А такого большого деревянного строения валлийцам возводить двести лет не доводилось. Было бы время, стоило бы плюнуть на расходы и поставить хоромину в камне – тогда можно было бы скопировать римские ухватки. И так за образец, насколько смогли, взяли римские постройки – баню и амфитеатр.

Так что вопросов пока было меньше, чем ответов, а каждый взмах лопаты, каждый удар топора порождали все новые и новые. И так до ночи. Дэффид понял – до окончания Совета Мудрых, который ему же и вести, настоящим хозяином заезжего дома будет Кейр, а пока Глэдис занята Немайн, большая часть хозяйственных хлопот ляжет на Туллу. Что ж, хорошая практика…

Дома, затемно, ждал другой сюрприз. Римлянин, знакомый по множеству ярмарок, встретил у дверей. При этом гарцевал на месте как пришпоренный.

– Я просил – завтра, – устало отмахнулся Дэффид.

– Это переговоры завтра! – не отставал Михаил, – А заказ твоей дочери – сегодня. Только с дромона принесли. Вот.

Мешок. Обычный мешок. Дэффид развязал. Внутри оказалось зерно. Странное.

– Это посевное зерно. Болгарский хлеб. Твоя дочь просила привезти. Вот.

– И что с ним делать?

Купец пожал плечами.

– Вероятно, посеять. Весной…

Дэффид хмыкнул и велел схоронить мешок до весны. Или до выздоровления дочери. В темном прохладном месте. А с утра поймал странно настороженного Сикамба, который только что выслушал очередную ориентировку от своего младшего – по торговле – товарища и предложил обсудить будущие поставки. Засели в специально для того выделенной гостевой комнате – с греческой, а не староваллийской обстановкой. Эйлет устроилась за писаря. Присутствовали оба африканца – но полномочия, подписанные экзархом и скрепленные его печатью, предъявил товарищ купца.

– Начнем с того, что вам нужно, а потом поторгуемся о цене. – Эмилий кивнул, и Дэффид, взъерошив тронутые сединой короткие волосы, начал: – Мы говорили на ярмарке о нескольких тысячах комплектов пехотного вооружения. Отлично! Но сколько именно тысяч солдат вы хотели бы экипировать?

– Пять тысяч – и это будут люди, набранные в городах. Но оружия мы хотели бы заказать немного больше. Помимо новобранцев мы собираемся вооружить в качестве легкой пехоты около тысячи наемников из оседлых бедуинских племен. Многие из них не могут принести пользу только потому, что у них нет толкового оружия. Которое само по себе будет служить неплохой платой этим воинственным людям.

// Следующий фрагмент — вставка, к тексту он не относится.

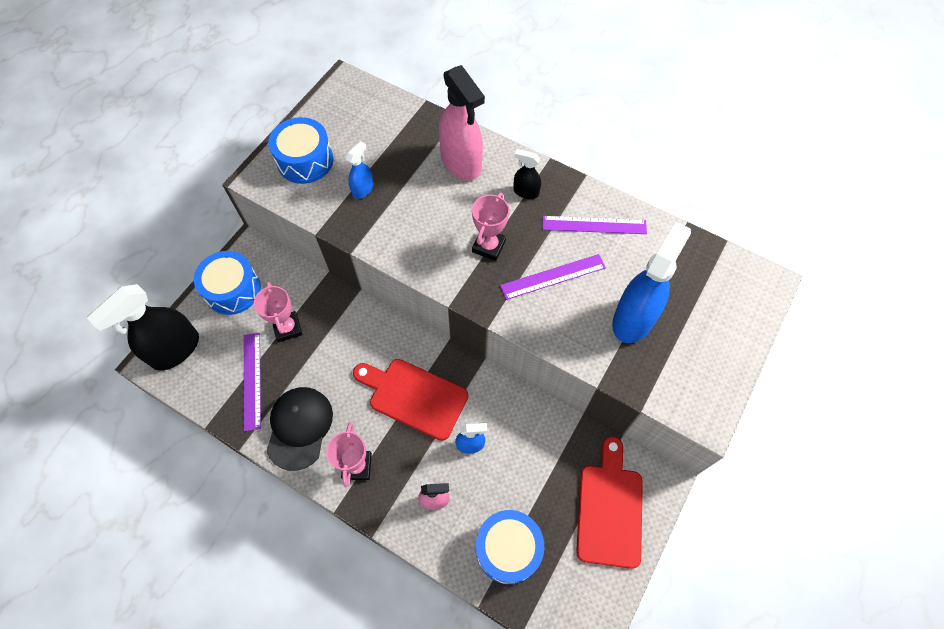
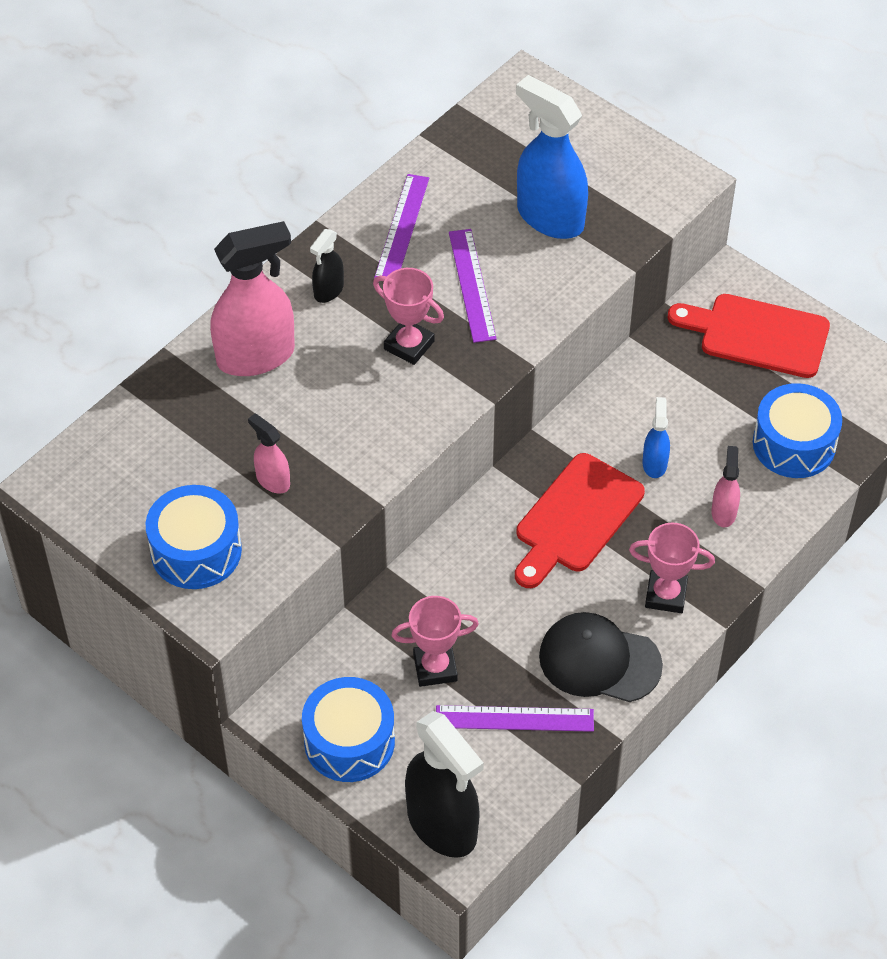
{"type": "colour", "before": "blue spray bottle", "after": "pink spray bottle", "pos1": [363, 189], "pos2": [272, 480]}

– Хорошо. Шесть тысяч, и одна из них для варваров. Тогда… Пойми, мы все‑таки не империя. У нас мало железной руды, а ту, что есть, привозят издалека. А потому, ради того чтобы железа хватило на главное, уменьшим его количество в остальном.

Дэффид подошел к ларю, достал оттуда шлем:

– Взгляни. В таком моя дочь ходила на недавнюю войну на Кричащий холм. Это не римская работа! Мы переняли такой шлем у саксов. Железное кольцо вокруг головы. Две полосы, крест‑накрест, защищают череп. Остальное – кожа. Нащечников и назатыльника нет. Просто и чаще всего достаточно. Мы можем сделать некоторое количество шлемов римского образца. Но простым воинам должно быть довольно и этих.

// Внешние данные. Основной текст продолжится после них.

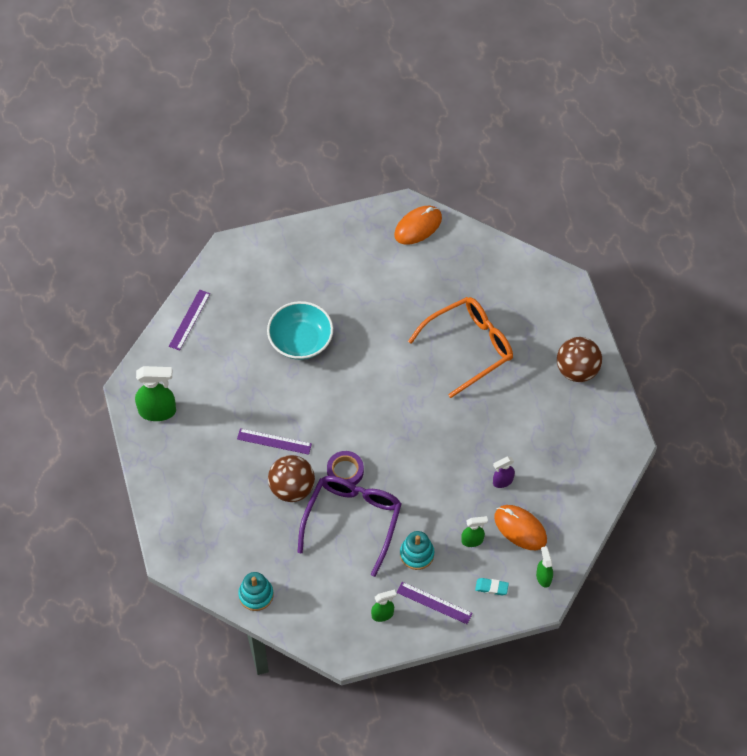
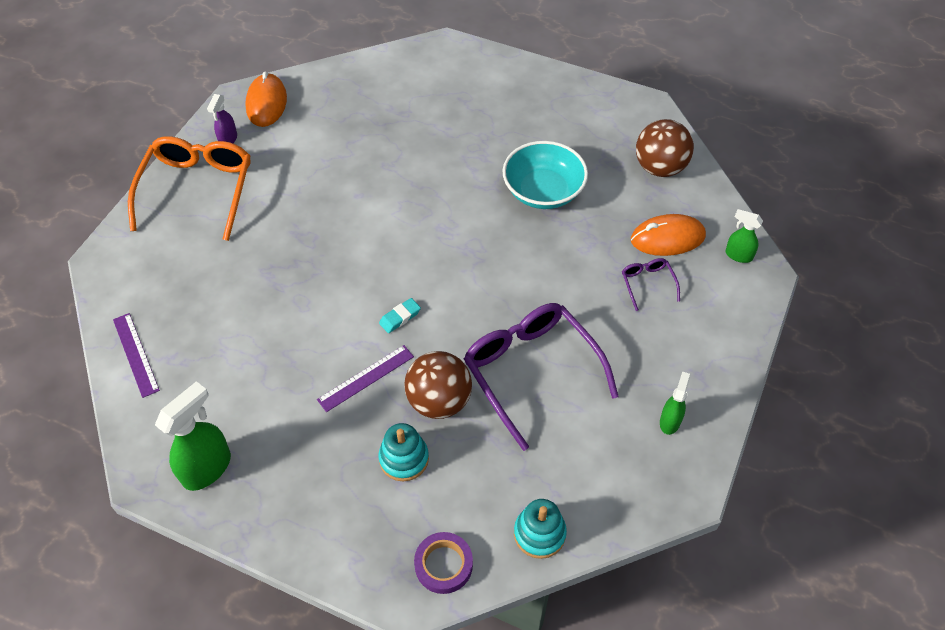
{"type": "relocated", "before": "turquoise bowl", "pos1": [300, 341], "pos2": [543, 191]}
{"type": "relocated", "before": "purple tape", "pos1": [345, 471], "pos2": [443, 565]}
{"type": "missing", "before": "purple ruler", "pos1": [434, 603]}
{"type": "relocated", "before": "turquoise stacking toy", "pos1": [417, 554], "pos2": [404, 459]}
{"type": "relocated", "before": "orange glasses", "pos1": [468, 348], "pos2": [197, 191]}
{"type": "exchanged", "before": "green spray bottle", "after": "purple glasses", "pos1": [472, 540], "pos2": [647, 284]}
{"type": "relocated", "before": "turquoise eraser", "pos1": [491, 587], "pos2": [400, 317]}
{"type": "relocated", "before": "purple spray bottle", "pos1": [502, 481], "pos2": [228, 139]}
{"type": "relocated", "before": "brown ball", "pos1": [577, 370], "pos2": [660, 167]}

– Согласен. И лучшие шлемы начальники пусть заказывают себе сами. Мы же берем шесть тысяч таких варварских шапок – пусть берберы тоже получат шлемы. Это им понравится.

– Щиты. Я так понимаю, ты предпочтешь большие? Плетеная ива, обтянутая кожей. Умбон – толстое, вязкое дерево. Два‑три пальца ивы или липы. Никакой оковки. Кожа и дерево. Шесть тысяч.